Everybody emits energy. What sort of energy do you want to put out into the universe? Your thoughts, actions, prayers, struggles, laughter, etc. that’s all you. Your energy is all your own. Spend some time thinking about what kind of aura to want to have.


17



“Pick a problem - any problem,and do something about it. Because to somebody who is hurting, ‘something’ is everything.” -Oprah Winfrey


12-16



We feel best when we create. No amount of food, video games or any self-destructive habits will fill that hole. So why fight it?!? Create something, even if it’s as small as a little sketch or poem. Grow a garden, bake a cake. Start a business! Whatever your beautiful heart desires.


12, 15, 18, 21



Always keep a can of WD-40 in the house.


21



To my boys: Personally I believe the boy / man should pay when out on a date. Always be prepared to pay - but sometimes a girl / woman wants to pay or split the check. Don’t push back on that. Make sure she knows it would be your pleasure to pay because you want to show her a good time and spoil her, but that you understand that paying a check doesn’t put her in your debt. Instead, your motto should be “If you’re comfortable, I’m comfortable.” And that goes for a lot of categories including sex/ physical contact. And to my girls: Always be prepared to pay, offer to pay often. It’s a sad fact that some men feel they’re owed something if they spring for dinner. On a date you are never obligated to do or say anything you don’t want to. Never.


16, 21



Do not be daunted at the world’s grief. Do justly now. Love Mercy now. Walk humbly now. You are not obligated to complete the work, but neither are you free to abandon it. -The Talmud


15



Guard your health and fitness as if it were your most valuable possession. (It is.)


14, 17, 21



Be mindful of privilege. Discuss the concept, point it out where you see it.


11-18



1

Read Just Mercy by Bryan Stevenson together.


17



Summer concerts at Wolftrap- get good seats so they can really get a sense of the experience.


13-16



Talk about de-escalation techniques.


15



Have dinner guests sign the under side of the dining room table.

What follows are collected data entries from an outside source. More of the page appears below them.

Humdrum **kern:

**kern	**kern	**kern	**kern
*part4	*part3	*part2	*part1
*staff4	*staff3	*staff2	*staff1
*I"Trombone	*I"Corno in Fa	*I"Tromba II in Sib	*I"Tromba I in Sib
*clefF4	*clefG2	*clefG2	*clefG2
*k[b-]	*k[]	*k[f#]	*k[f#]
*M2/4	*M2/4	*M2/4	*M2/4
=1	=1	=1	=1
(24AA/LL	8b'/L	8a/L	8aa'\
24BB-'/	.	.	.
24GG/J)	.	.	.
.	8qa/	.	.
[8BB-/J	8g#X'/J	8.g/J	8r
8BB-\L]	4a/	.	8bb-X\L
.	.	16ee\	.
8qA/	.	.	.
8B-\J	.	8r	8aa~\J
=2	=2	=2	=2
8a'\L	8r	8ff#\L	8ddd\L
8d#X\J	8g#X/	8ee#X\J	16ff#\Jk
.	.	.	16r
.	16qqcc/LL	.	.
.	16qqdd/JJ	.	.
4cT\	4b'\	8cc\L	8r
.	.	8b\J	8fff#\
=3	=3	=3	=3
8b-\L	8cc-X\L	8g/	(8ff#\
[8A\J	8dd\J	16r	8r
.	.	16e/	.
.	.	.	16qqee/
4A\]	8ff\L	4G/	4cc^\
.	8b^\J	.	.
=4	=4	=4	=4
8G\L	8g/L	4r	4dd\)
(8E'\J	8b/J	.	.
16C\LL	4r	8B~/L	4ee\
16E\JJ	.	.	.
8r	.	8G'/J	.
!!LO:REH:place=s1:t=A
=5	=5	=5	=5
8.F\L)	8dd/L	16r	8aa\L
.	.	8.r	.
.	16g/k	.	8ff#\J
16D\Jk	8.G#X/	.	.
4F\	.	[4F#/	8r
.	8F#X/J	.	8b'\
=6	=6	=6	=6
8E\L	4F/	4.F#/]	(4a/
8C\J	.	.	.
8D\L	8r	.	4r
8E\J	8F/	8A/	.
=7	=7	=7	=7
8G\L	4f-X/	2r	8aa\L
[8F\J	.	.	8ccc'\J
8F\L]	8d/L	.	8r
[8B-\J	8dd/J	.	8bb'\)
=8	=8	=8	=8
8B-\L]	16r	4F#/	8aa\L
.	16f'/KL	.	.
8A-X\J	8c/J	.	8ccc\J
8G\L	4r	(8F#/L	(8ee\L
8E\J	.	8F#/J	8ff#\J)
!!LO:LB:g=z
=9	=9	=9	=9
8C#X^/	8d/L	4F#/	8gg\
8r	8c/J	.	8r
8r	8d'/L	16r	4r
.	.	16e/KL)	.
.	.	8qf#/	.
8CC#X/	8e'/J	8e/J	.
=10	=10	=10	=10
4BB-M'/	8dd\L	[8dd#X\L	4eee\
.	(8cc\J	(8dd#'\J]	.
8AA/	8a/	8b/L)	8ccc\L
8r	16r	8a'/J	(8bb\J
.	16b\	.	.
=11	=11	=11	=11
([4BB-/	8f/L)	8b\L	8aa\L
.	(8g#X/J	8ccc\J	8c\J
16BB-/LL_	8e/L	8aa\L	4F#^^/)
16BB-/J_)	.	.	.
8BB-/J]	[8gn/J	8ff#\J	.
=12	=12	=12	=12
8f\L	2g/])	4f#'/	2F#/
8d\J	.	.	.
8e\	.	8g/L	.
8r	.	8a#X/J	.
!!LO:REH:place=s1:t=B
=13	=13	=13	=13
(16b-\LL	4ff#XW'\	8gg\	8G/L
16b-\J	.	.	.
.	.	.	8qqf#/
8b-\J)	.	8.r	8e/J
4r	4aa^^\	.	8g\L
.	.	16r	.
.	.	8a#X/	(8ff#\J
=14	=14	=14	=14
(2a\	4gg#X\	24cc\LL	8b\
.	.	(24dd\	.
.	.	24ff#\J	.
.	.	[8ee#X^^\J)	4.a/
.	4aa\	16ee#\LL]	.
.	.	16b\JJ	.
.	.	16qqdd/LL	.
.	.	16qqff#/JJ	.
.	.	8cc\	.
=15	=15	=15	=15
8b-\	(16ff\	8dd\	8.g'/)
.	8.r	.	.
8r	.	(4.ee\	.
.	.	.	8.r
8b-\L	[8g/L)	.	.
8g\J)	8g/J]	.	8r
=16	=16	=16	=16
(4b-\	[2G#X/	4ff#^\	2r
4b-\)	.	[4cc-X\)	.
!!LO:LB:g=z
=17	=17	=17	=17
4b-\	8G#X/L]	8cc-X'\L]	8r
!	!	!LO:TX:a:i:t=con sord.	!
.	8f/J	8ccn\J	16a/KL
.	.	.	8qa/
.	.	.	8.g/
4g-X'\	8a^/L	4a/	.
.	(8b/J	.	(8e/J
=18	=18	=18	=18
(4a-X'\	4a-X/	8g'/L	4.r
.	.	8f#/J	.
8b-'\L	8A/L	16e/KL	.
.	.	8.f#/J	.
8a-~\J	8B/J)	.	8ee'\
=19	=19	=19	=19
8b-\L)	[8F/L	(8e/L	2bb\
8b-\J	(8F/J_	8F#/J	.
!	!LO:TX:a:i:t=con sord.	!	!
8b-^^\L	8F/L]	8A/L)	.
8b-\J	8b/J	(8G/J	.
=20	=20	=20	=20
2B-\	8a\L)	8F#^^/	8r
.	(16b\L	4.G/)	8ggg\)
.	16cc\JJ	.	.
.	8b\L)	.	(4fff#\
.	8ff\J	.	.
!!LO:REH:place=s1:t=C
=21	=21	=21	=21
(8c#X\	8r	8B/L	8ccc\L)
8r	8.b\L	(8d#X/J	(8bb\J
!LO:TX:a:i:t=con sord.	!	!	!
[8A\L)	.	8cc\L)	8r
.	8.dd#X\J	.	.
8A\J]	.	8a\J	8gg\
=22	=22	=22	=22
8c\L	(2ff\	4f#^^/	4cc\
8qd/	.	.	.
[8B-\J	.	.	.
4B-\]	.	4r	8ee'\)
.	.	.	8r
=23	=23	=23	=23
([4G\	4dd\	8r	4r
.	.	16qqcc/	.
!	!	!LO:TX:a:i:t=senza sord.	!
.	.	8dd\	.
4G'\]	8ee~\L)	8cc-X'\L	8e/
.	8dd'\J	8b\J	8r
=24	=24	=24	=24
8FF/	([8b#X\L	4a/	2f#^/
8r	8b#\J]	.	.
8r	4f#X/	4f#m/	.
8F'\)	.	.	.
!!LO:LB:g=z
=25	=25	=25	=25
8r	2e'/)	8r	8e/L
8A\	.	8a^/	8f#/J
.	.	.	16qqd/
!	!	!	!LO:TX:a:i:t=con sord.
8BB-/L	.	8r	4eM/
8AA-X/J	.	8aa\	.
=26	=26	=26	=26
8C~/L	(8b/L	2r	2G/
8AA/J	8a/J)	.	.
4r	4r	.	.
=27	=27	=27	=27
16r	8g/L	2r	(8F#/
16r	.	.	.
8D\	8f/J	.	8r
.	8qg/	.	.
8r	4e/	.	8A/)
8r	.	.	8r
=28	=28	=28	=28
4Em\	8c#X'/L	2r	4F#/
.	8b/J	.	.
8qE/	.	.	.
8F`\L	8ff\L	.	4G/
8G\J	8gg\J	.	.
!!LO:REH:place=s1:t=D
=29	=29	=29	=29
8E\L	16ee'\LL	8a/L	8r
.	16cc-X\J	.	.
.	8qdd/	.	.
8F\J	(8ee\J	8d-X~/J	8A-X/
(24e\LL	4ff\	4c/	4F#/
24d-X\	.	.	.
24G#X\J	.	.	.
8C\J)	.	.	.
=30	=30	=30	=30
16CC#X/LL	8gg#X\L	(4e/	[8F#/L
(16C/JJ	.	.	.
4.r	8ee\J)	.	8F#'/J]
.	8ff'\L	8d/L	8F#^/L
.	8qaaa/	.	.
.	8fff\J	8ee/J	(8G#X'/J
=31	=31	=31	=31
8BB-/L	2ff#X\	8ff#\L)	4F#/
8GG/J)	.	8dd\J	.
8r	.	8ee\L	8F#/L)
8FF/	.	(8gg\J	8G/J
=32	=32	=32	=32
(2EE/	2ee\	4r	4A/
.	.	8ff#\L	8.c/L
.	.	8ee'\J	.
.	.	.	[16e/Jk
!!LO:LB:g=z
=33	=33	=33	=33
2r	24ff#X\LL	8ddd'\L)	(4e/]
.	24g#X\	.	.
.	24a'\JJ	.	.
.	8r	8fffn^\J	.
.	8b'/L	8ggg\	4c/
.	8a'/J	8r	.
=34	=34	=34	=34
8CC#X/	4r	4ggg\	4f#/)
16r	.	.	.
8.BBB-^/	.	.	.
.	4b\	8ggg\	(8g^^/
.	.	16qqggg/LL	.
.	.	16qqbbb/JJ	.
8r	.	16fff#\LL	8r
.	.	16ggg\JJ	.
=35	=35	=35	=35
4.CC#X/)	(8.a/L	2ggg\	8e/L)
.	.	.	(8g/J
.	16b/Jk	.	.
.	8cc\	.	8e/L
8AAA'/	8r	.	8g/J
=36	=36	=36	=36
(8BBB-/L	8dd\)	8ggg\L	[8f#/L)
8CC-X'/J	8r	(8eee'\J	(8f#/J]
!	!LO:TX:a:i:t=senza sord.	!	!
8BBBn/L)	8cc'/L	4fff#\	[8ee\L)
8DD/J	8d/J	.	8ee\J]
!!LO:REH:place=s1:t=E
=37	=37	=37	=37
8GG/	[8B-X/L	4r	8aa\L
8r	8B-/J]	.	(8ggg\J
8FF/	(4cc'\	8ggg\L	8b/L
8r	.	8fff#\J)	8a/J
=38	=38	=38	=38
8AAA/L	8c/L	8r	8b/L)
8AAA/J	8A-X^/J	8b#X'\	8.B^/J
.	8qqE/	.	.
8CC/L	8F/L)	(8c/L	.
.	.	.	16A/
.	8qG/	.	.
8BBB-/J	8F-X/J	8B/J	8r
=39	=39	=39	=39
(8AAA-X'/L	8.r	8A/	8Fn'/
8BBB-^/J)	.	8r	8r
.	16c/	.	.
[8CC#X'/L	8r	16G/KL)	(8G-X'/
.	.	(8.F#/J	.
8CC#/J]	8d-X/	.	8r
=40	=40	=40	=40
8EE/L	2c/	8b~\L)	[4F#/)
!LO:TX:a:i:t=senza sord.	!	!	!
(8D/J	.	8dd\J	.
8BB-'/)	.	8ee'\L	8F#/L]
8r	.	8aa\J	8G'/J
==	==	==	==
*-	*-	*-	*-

Let the kids’ friends sign too - or have their own version of a guestbook - the inside of a cabinet or the basement door, etc.


5, 12-14



Your great-great grandmother was a seamstress at Marshall Fields. Her husband was a firefighter in Chicago. The immigrated from County Wexford in Ireland.


10



Be a safe place. Teach them to be a safe place too.


12



A dear friend of the family used to swear by the many healing properties of Seabreeze (alcohol based astringent.) She’d prescribe it for everything from sunburn to bug bites, rashes and scrapes. it stung like heck but she was right: The stuff is a miracle! I always keep a bottle Seabreeze around and think of Mimi every time I use it.


18



It’s not fair to resent someone for being who they are. We can all improve ourselves, learn and grow etc. but we should never ask anyone to change who they are in exchange for our love. And that goes both ways - never change who you are to fit someone else’s idea of who you should be. Be open to ways to can improve yourself of course, but surround yourself with people who love you for you and encourage you to be your genuine self and who want the best for you.